Micro- Computed Tomography (micro-CT or μCT) is a non-destructive imaging tool for the production of high-resolution three-dimensional (3D) images composed of two-dimensional (2D) trans-axial projections, different views, or ‘slices’, of a target specimen. Micro-CT equipment is composed of several major components: high-tech micro-focus x-ray tube, very precise radiation filters and collimator (which focuses the beam geometry to cone-beam projection), specimen stand, and detector/charge-coupled device camera . Reconstruction of a 3D image is performed by rotating either the sample (for desktop systems, e.g. LOTUS-NDT and LOTUS-inVitro) or the emitter and detector (for live animal imaging, e.g. LOTUS-inVivo) to generate a series of 2D projections that will be transformed to a 3D representation by using a digital process called filtered back-projection. This non-destructive imaging modality can produce 3D images and 2D maps with voxels approaching 1 μm, giving it superior resolution to other techniques such as ultrasound and magnetic resonance imaging (MRI).

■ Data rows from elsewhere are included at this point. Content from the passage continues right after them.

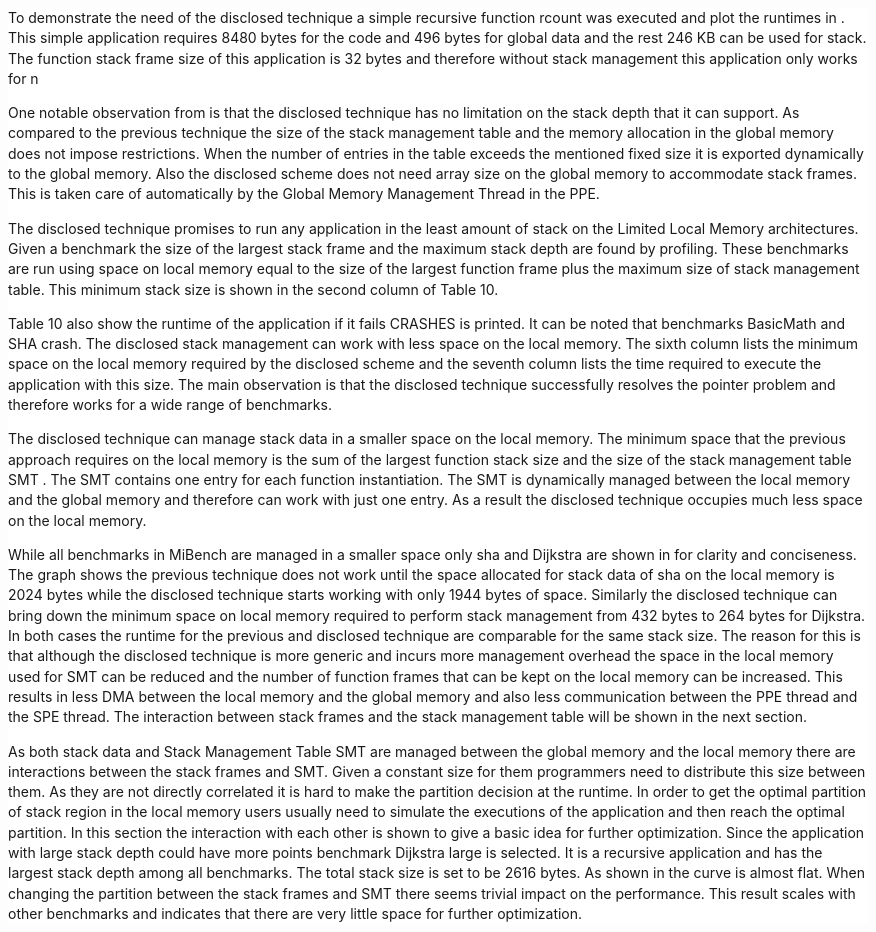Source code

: To demonstrate the need of the disclosed technique a simple recursive function rcount was executed and plot the runtimes in . This simple application requires 8480 bytes for the code and 496 bytes for global data and the rest 246 KB can be used for stack. The function stack frame size of this application is 32 bytes and therefore without stack management this application only works for n

One notable observation from is that the disclosed technique has no limitation on the stack depth that it can support. As compared to the previous technique the size of the stack management table and the memory allocation in the global memory does not impose restrictions. When the number of entries in the table exceeds the mentioned fixed size it is exported dynamically to the global memory. Also the disclosed scheme does not need array size on the global memory to accommodate stack frames. This is taken care of automatically by the Global Memory Management Thread in the PPE.

The disclosed technique promises to run any application in the least amount of stack on the Limited Local Memory architectures. Given a benchmark the size of the largest stack frame and the maximum stack depth are found by profiling. These benchmarks are run using space on local memory equal to the size of the largest function frame plus the maximum size of stack management table. This minimum stack size is shown in the second column of Table 10.

Table 10 also show the runtime of the application if it fails CRASHES is printed. It can be noted that benchmarks BasicMath and SHA crash. The disclosed stack management can work with less space on the local memory. The sixth column lists the minimum space on the local memory required by the disclosed scheme and the seventh column lists the time required to execute the application with this size. The main observation is that the disclosed technique successfully resolves the pointer problem and therefore works for a wide range of benchmarks.

The disclosed technique can manage stack data in a smaller space on the local memory. The minimum space that the previous approach requires on the local memory is the sum of the largest function stack size and the size of the stack management table SMT . The SMT contains one entry for each function instantiation. The SMT is dynamically managed between the local memory and the global memory and therefore can work with just one entry. As a result the disclosed technique occupies much less space on the local memory.

While all benchmarks in MiBench are managed in a smaller space only sha and Dijkstra are shown in for clarity and conciseness. The graph shows the previous technique does not work until the space allocated for stack data of sha on the local memory is 2024 bytes while the disclosed technique starts working with only 1944 bytes of space. Similarly the disclosed technique can bring down the minimum space on local memory required to perform stack management from 432 bytes to 264 bytes for Dijkstra. In both cases the runtime for the previous and disclosed technique are comparable for the same stack size. The reason for this is that although the disclosed technique is more generic and incurs more management overhead the space in the local memory used for SMT can be reduced and the number of function frames that can be kept on the local memory can be increased. This results in less DMA between the local memory and the global memory and also less communication between the PPE thread and the SPE thread. The interaction between stack frames and the stack management table will be shown in the next section.

As both stack data and Stack Management Table SMT are managed between the global memory and the local memory there are interactions between the stack frames and SMT. Given a constant size for them programmers need to distribute this size between them. As they are not directly correlated it is hard to make the partition decision at the runtime. In order to get the optimal partition of stack region in the local memory users usually need to simulate the executions of the application and then reach the optimal partition. In this section the interaction with each other is shown to give a basic idea for further optimization. Since the application with large stack depth could have more points benchmark Dijkstra large is selected. It is a recursive application and has the largest stack depth among all benchmarks. The total stack size is set to be 2616 bytes. As shown in the curve is almost flat. When changing the partition between the stack frames and SMT there seems trivial impact on the performance. This result scales with other benchmarks and indicates that there are very little space for further optimization.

As previously mentioned, Micro-CT is a 3D imaging technique utilizing X-rays to see internal structure of an object, slice by slice. Micro-CT, also called microtomography or micro computed tomography, is similar to hospital CT or “CAT” scan imaging but on a small scale with greatly increased resolution. Samples can be imaged with pixel sizes as small as 1 micrometers and objects can be scanned as large as 200 millimeters in diameter.
Micro-CT scanners capture a series of 2D planar X-ray images and reconstruct the data into 2D cross-sectional slices. These slices can be further processed into 3D models and even printed as 3D physical objects for analysis. With 2D X-ray systems you can see through an object, but with the power of 3D micro- CT systems you can see inside the object and reveal its internal features. It provides volumetric information about the microstructure, nondestructively.